## Opdrachten
a. Schrijf uit de tekst over de begrotingsuitgangspunten het gedeelte van "Bij het opstellen" tot en met "paragraaf 6, Financiering." over.
b. Van welk rentepercentage voor nieuwe geldleningen gaat de tekst over de begrotingsuitgangspunten uit?
c. Zet de tekst over de begrotingsuitgangspunten voort vanaf de laatste zin die er staat.
══ Tekstfragment
Uitgangspunten voor opstellen begroting

Bij het opstellen van de begroting 2026 – 2029 hanteren wij de volgende uitgangspunten:

Omslagpercentage 
Het omslagpercentage geeft weer welk rentepercentage aan de activa wordt toegerekend. Dit percentage wordt berekend op basis van een raming van de netto door de gemeente te betalen rente en de totale boekwaarde van alle vaste activa van de gemeente. Het percentage wordt afgerond met maximaal 0,5%.
Het omslagpercentage wordt bij de begroting 2026-2029 vastgesteld en weergegeven onder paragraaf 6, Financiering.

Renteontwikkelingen 
Prognoses over de rente hebben doorgaans een min of meer ‘’glazenbol’’ niveau. Dit gegeven wordt nog versterkt door de vele onzekerheden in de geopolitiek. De rente op de geld- en kapitaalmarkt is het afgelopen jaar iets gedaald, na twee jaar stijging en weer daarvoor een relatief lange periode van historisch lage rente. De komende jaren verwachten wij dat de rente stabiel blijft op het huidige niveau. Voor nieuwe geldleningen gaan we in de begroting uit van 3,0% rente, gebaseerd op de gemiddelde rentepercentages bij verschillende looptijden gedurende de eerste 3 maanden van 2025.
════
══ Aangeleverde gegevens
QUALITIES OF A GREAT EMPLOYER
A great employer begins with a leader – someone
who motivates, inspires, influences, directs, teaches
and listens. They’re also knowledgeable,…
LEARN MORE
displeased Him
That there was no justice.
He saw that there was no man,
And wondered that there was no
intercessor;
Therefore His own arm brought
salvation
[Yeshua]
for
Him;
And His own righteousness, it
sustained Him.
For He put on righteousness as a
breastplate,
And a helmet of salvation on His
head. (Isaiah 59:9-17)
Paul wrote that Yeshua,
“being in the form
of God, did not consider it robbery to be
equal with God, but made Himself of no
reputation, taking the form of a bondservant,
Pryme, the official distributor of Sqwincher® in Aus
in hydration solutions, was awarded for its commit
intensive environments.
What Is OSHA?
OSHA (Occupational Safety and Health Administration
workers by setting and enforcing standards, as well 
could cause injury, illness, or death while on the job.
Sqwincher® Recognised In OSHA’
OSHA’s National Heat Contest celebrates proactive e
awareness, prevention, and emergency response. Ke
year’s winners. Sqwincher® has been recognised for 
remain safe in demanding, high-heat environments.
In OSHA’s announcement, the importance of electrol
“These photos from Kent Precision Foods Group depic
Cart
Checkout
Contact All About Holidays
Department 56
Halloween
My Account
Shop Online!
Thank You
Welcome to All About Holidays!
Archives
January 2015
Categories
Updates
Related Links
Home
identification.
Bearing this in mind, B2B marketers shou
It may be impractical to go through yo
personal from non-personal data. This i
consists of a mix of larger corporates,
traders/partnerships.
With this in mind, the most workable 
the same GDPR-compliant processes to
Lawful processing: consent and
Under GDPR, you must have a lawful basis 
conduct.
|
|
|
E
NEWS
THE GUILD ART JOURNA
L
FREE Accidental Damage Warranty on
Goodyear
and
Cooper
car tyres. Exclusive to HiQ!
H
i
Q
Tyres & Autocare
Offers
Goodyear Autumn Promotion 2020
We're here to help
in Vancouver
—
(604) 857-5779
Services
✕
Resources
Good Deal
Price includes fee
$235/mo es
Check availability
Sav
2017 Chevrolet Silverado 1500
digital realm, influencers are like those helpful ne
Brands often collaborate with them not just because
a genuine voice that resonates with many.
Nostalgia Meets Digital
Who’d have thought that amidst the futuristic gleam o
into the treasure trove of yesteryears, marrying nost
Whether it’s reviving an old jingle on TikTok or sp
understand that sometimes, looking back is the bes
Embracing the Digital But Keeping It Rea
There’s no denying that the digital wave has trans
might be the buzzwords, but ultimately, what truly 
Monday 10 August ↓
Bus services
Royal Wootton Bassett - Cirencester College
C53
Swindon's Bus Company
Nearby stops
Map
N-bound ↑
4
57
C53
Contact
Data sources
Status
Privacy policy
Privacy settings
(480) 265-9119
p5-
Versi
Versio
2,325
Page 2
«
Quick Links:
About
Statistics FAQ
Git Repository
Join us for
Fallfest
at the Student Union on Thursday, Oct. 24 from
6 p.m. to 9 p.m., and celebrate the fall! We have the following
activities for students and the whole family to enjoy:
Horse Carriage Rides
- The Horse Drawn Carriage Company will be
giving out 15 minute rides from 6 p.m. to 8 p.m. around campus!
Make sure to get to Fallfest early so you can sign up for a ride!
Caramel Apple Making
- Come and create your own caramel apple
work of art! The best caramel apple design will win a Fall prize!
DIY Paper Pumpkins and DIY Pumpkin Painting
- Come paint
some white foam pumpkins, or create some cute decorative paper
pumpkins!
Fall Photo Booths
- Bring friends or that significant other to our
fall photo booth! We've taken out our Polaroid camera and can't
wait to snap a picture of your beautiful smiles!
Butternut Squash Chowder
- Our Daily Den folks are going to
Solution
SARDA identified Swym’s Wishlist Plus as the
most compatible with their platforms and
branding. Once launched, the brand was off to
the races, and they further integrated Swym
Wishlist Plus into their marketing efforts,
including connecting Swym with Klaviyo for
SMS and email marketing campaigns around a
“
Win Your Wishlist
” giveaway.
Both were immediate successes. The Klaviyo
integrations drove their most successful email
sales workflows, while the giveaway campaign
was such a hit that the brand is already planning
════
## Antwoorden per opdracht
a.
Bij het opstellen van de begroting 2026 – 2029 hanteren wij de volgende uitgangspunten:

Omslagpercentage 
Het omslagpercentage geeft weer welk rentepercentage aan de activa wordt toegerekend. Dit percentage wordt berekend op basis van een raming van de netto door de gemeente te betalen rente en de totale boekwaarde van alle vaste activa van de gemeente. Het percentage wordt afgerond met maximaal 0,5%.
Het omslagpercentage wordt bij de begroting 2026-2029 vastgesteld en weergegeven onder paragraaf 6, Financiering.

b. Voor nieuwe geldleningen wordt in de begroting uitgegaan van 3,0% rente.

c.
Kostenstijgingen en subsidies 
In afwijking van voorgaande jaren worden in principe de exploitatiebudgetten niet geïndexeerd. Uitzondering hierop zijn de subsidies aan externe partijen en loonkosten. De loonkosten worden geïndexeerd op basis van de reeds gemaakte CAO afspraken tussen werkgevers en werknemers. Vanuit de compensatie voor Loon- en Prijsontwikkeling vanuit de Algemene Uitkering zullen wij een stelpost voor prijsstijgingen opnemen. Daar waar exploitatiebudgetten als gevolg van externe verplichtingen verhoogd moeten worden, kan zonodig een bijstelling plaatsvinden, waarbij dekking kan plaatsvinden uit deze stelpost. Deze systematiek moet er aan bijdragen dat exploitatiebudgetten niet onnodig verhoogd worden.
Subsidies worden geïndexeerd met 3,5%, zie voor een toelichting hieronder over de OZB en heffingen.

OZB en heffingen
Tot en met de begroting 2024 werden de opbrengsten voor OZB en de heffingen geïndexeerd met de CPI van februari van het jaar vóór het begrotingsjaar. Sinds de begroting 2025 sluiten we aan bij de meer gangbare methodiek van indexatie op basis van het Centraal Economisch Plan (CEP). Dit is gebaseerd op een gewogen gemiddelde.
-    Loonkosten: 2,0%
-    Overige (materiële) kosten: 2,1%
-    Investeringen: 3,0%
-    Gewogen gemiddelde 2,2% (60% loonindex, 20% materiële kosten, 20% investeringen).
Hierbij moet wel een correctie gedaan worden op de indexatie van 2025, omdat in het CEP ook een bijstelling van het lopende jaar plaatsvindt (van 3,5% naar 4,8%, zie hiervoor onderstaande tabel). Op basis van het gewogen gemiddelde, zoals ook bovenstaand weergegeven, is het voorstel om de OZB en heffingen te verhogen met 2,2% en een correctie van 1,3% toe te passen voor de bijstelling van de indexaties voor 2025 volgens het CEP. De OZB en heffingen worden dan dus geïndexeerd met 3,5%.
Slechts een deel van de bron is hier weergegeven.